Par Jean Michel Pennetier | mer 23 Décembre 2015 | Imprimer

C’était une belle histoire, un peu folle mais émouvante. A l’invitation de Daniel Barenboim, Luisa Mandelli (93 ans) devait revenir sur les planches à Berlin. Celle qui fut Annina aux côtés de Maria Callas dans une légendaire série de Traviata à la Scala en 1955, retrouverait ainsi une dernière fois les planches du théâtre. Mais la belle histoire s’est transformée en rêve brisé. Programmée pour une unique représentation, la première du 19 décembre, Luisa Mandelli n’aura participé qu’à une seule répétition avant d’être congédiée sans façon.

Interviewée par Andrea Merli, Luisa Mandelli décrit l’enchaînement des événements à partir de son arrivée le samedi 12 décembre pour une première répétition. Dès le prélude, Annina est en scène, une fleur blanche à la main qu’elle doit déposer sur le trou du souffleur, celui-ci figurant ainsi une tombe. Pour ce faire, Mandelli doit descendre une haute marche entre le dispositif scénique (un plan circulaire incliné) et le sol. La chanteuse s’exécute à plusieurs reprises, mais avec précautions. Ce sera tout. A ce stade, il n’y a eu aucun contact avec Daniel Barenboim, malade, qui annule les répétitions suivantes. Totalement abandonnée, Luisa Mandelli voit ainsi passer les journées jusqu’à la pré-générale. Elle est convoquée par Barenboim qui lui déclare que la mise en scène est trop dynamique pour elle et qu’il ne peut prendre le risque de la laisser monter sur scène. Et voilà la pauvre Luisa renvoyée chez elle comme un paquet de linge sale sans même avoir eu l’occasion de chanter devant le maestro.
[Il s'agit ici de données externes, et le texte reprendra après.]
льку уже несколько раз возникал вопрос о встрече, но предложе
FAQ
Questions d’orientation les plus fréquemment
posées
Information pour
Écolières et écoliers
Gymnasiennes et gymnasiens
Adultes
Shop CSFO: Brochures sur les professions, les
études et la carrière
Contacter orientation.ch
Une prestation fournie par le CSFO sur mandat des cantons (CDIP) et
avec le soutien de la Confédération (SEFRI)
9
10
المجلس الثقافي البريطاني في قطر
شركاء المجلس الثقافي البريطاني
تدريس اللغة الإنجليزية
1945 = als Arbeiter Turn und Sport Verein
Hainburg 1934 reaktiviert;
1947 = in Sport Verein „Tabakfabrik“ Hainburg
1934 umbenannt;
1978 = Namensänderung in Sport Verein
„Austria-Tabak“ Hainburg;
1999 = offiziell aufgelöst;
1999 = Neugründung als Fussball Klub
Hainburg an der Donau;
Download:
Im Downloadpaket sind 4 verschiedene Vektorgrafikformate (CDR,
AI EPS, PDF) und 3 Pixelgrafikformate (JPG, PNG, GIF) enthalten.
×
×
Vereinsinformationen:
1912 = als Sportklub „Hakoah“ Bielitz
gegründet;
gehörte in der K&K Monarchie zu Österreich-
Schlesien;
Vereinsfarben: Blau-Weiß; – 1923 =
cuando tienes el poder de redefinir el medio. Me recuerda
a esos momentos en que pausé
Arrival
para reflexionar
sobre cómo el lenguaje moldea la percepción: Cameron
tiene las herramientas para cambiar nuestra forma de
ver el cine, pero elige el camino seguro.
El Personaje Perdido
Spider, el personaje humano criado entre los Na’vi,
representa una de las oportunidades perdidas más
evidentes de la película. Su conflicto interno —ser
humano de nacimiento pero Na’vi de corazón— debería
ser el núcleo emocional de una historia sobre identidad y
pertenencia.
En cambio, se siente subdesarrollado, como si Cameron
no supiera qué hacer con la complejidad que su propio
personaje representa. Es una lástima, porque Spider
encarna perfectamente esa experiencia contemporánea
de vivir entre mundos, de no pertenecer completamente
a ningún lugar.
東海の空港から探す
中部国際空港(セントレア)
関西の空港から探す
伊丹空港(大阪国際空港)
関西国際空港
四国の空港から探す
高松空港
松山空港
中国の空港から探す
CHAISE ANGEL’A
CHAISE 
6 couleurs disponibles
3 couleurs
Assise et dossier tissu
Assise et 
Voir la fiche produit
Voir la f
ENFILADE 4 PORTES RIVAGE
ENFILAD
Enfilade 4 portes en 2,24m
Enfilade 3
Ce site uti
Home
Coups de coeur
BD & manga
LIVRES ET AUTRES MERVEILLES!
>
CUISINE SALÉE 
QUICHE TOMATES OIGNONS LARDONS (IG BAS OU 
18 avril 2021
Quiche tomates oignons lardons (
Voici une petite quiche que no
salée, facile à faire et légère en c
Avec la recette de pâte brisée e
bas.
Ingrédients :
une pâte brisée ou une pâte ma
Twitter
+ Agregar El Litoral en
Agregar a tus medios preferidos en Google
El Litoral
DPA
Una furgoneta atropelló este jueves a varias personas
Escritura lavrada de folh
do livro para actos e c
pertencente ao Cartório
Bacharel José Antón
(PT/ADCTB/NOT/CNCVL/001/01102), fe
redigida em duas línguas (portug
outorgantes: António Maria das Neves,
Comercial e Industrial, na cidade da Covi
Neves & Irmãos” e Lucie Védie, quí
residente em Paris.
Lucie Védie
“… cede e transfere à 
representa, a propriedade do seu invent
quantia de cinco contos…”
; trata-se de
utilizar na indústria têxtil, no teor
Pour avoir assisté à la première, l’argument de la mise en scène semble léger : au pire, il suffisait, pour la première, de doubler Mandelli par l’autre titulaire. Daniel Barenboim a-t-il si peu d’influence à Berlin qu’il ne puisse obtenir ce qu’il a promis pour une seule représentation ? L’argument de la mise en scène cachait-il d’autres enjeux ? La crainte de voir l’attention médiatique se focaliser sur ce retour ? Des réserves sur les capacités vocales de Luisa Mandelli ? Dans ce cas, qu’imaginait Barenboim quand il l’a entendue il y a plusieurs mois ? Aucune explication ne semble satisfaisante face à cette goujaterie. Aucune excuse ne peut justifier le silence gêné dans lequel Luisa Mandelli aura été laissée, cette incapacité à assumer ses choix. 

Heureusement, Luisa Mandelli est  une coriace : ce vilain coup ne semble pas l’avoir découragée et elle continuera à s’exercer au chant avec la même fougue que toujours.